Exercise goal:
Give back every record verbatim, but not the pictures.
--------------------------------
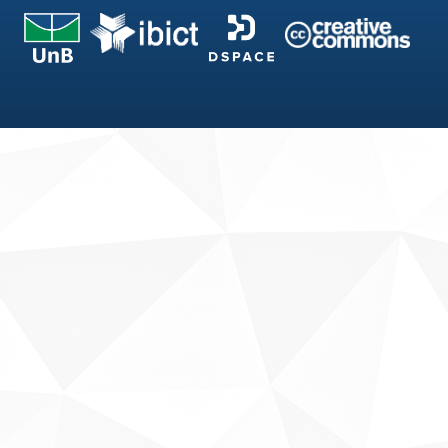
Fale conosco
Sobre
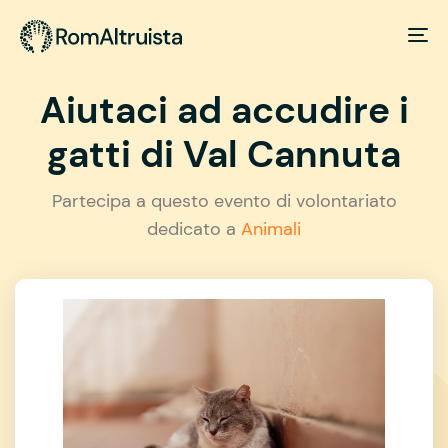
Aiutaci ad accudire i
gatti di Val Cannuta
Partecipa a questo evento di volontariato
dedicato a
Animali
--------------------------------
Exercise answer:
Fale conosco
Sobre
Aiutaci ad accudire i
gatti di Val Cannuta
Partecipa a questo evento di volontariato
dedicato a
Animali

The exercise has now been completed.